Nonetheless, neither Biden nor Trump has expressed support for legalization of marijuana on the federal level. 

Trump’s unclear, shifting position on cannabis

Trump’s official position on cannabis reform — if he has one — has been difficult to pin down. When he ran for president in 2016 he said that states should have the right to determine their own policy on marijuana legalization, and that he supports medical mairjuana. In 2019 however, he stated that he could ignore congressional protections that protect state medical mairjauan programs from the federal government.

The vast majority of US states, 33 states plus Washington DC and Puerto Rico, have legalized medical marijuana in recent years. Eleven states have legalized cannabis for adult use.

White House Press Secretary Kayleigh McEnany has called the cannabis reform movement “twisted” and “perverse.”

This week, the Trump Administration released, as part of a lawsuit settlement, a confidential Justice Department memo revealing how the federal government has dragged its feet on facilitating more research on marijuana in the United States.

Also, in January, a recording of Trump speaking at a 2018 dinner party was released, in which he can be heard saying that cannabis makes people “lose IQ points” and that “in Colorado, they have more accidents.”

In the recording he can also be heard commenting on the fact that marijuana companies can’t receive bank loans, saying “it’s all working out.
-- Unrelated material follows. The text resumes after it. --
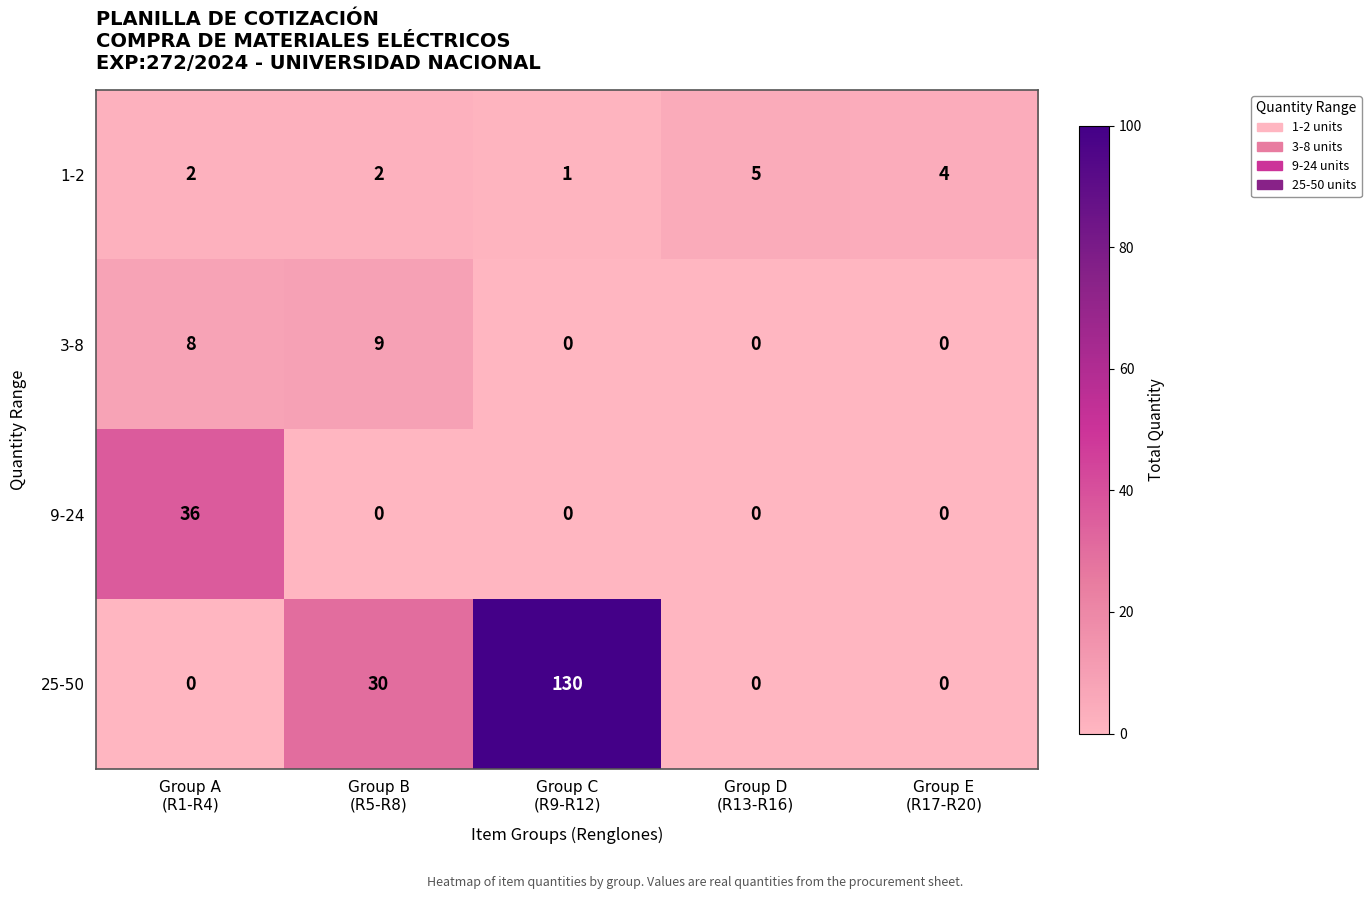

What is the difference between the maximum and second lowest values in the 1-2 series?

3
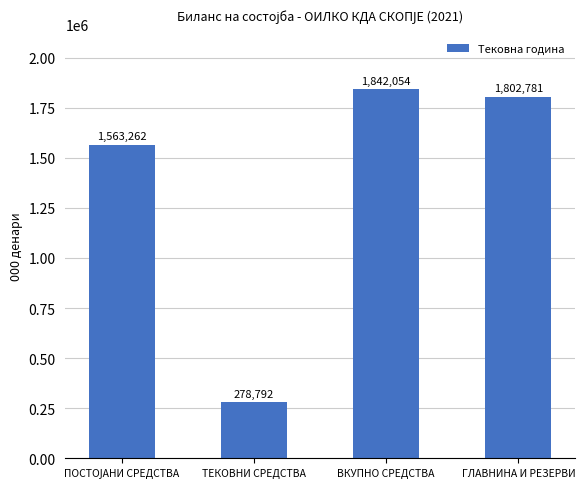

What is the value of the 4th bar from the left?

1802781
That whole thing is working out,” though he doesn’t express a position on the matter.

Legalization wave slowing down due to coronavirus

While cannabis has been declared an essential service in the overwhelming majority of states and dispensaries remain open, the lockdowns have slowed down momentum toward legalization in various parts of the country.

New York Governor Andrew Cuomo said recently that his plans to pass cannabis legalization would likely not happen this year because of the pandemic. 
In other states, ballot measures that required backers to collect signatures are being forced to abandon their efforts because of social distancing measures and stay-at-home orders.